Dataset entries
════

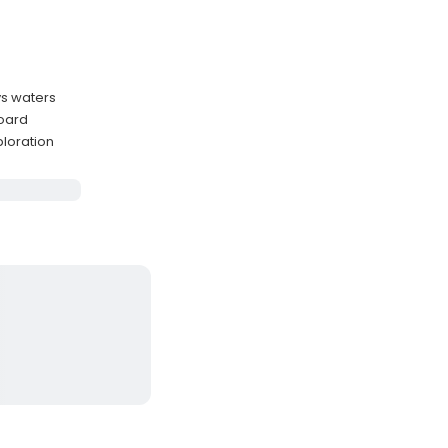
ys waters
oard
ploration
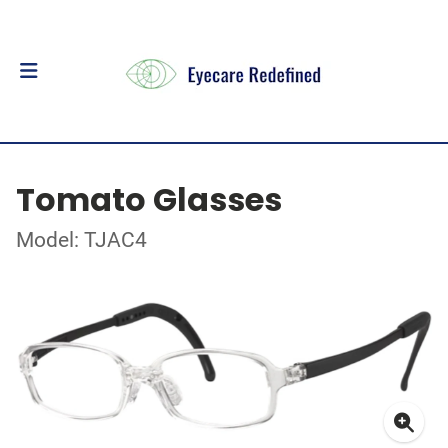
Tomato Glasses
Model: TJAC4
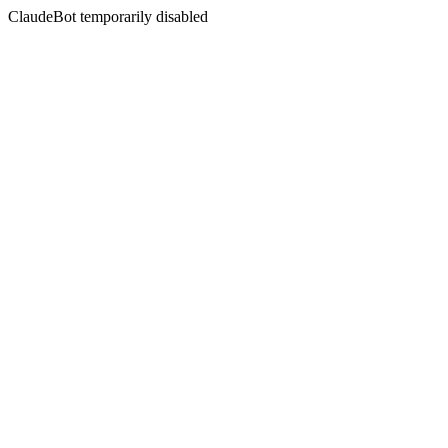
ClaudeBot temporarily disabled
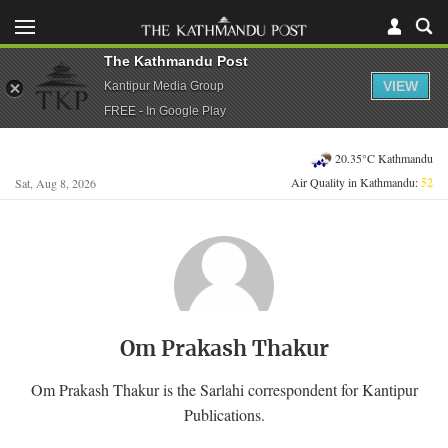
The Kathmandu Post
VIEW
Kantipur Media Group
FREE - In Google Play
20.35°C Kathmandu
Air Quality in Kathmandu:
52
Sat, Aug 8, 2026
Om Prakash Thakur
Om Prakash Thakur is the Sarlahi correspondent for Kantipur
Publications.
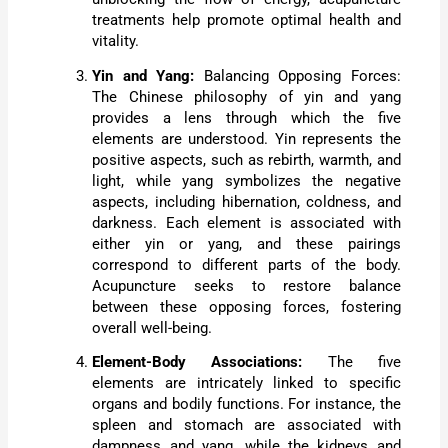
treatments help promote optimal health and
vitality.
Yin and Yang:
Balancing Opposing Forces:
The Chinese philosophy of yin and yang
provides a lens through which the five
elements are understood. Yin represents the
positive aspects, such as rebirth, warmth, and
light, while yang symbolizes the negative
aspects, including hibernation, coldness, and
darkness. Each element is associated with
either yin or yang, and these pairings
correspond to different parts of the body.
Acupuncture seeks to restore balance
between these opposing forces, fostering
overall well-being.
Element-Body Associations:
The five
elements are intricately linked to specific
organs and bodily functions. For instance, the
spleen and stomach are associated with
dampness and yang, while the kidneys and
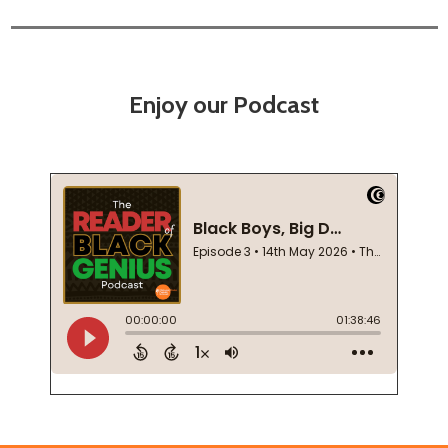
Enjoy our Podcast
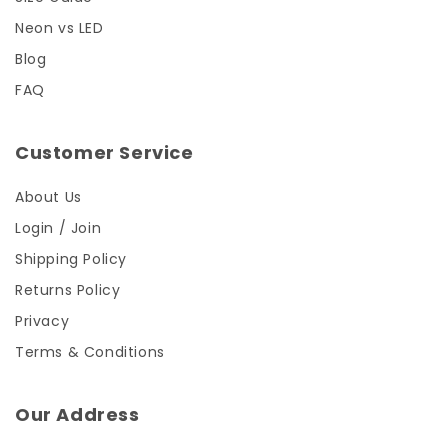
Neon vs LED
Blog
FAQ
Customer Service
About Us
Login / Join
Shipping Policy
Returns Policy
Privacy
Terms & Conditions
Our Address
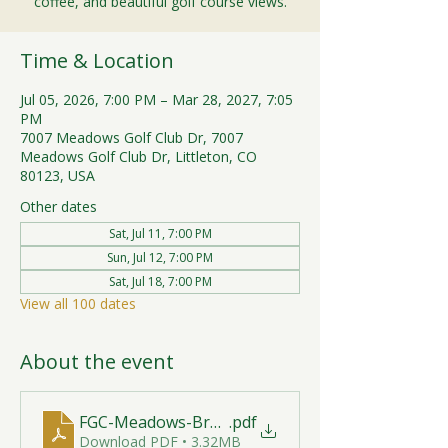
coffee, and beautiful golf course views.
Time & Location
Jul 05, 2026, 7:00 PM – Mar 28, 2027, 7:05
PM
7007 Meadows Golf Club Dr, 7007
Meadows Golf Club Dr, Littleton, CO
80123, USA
Other dates
Sat, Jul 11, 7:00 PM
Sun, Jul 12, 7:00 PM
Sat, Jul 18, 7:00 PM
View all 100 dates
About the event
FGC-Meadows-Brunch-Print-2026-R1 (1)
.pdf
Download PDF • 3.32MB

════

→ **About this task**: Excluding pictures, copy exactly the lines from the line containing "Enjoy our Podcast" through the last line of the data, inclusive.

→ **Written answer**:
Enjoy our Podcast
Neon vs LED
Blog
FAQ
Customer Service
About Us
Login / Join
Shipping Policy
Returns Policy
Privacy
Terms & Conditions
Our Address
coffee, and beautiful golf course views.
Time & Location
Jul 05, 2026, 7:00 PM – Mar 28, 2027, 7:05
PM
7007 Meadows Golf Club Dr, 7007
Meadows Golf Club Dr, Littleton, CO
80123, USA
Other dates
Sat, Jul 11, 7:00 PM
Sun, Jul 12, 7:00 PM
Sat, Jul 18, 7:00 PM
View all 100 dates
About the event
FGC-Meadows-Brunch-Print-2026-R1 (1)
.pdf
Download PDF • 3.32MB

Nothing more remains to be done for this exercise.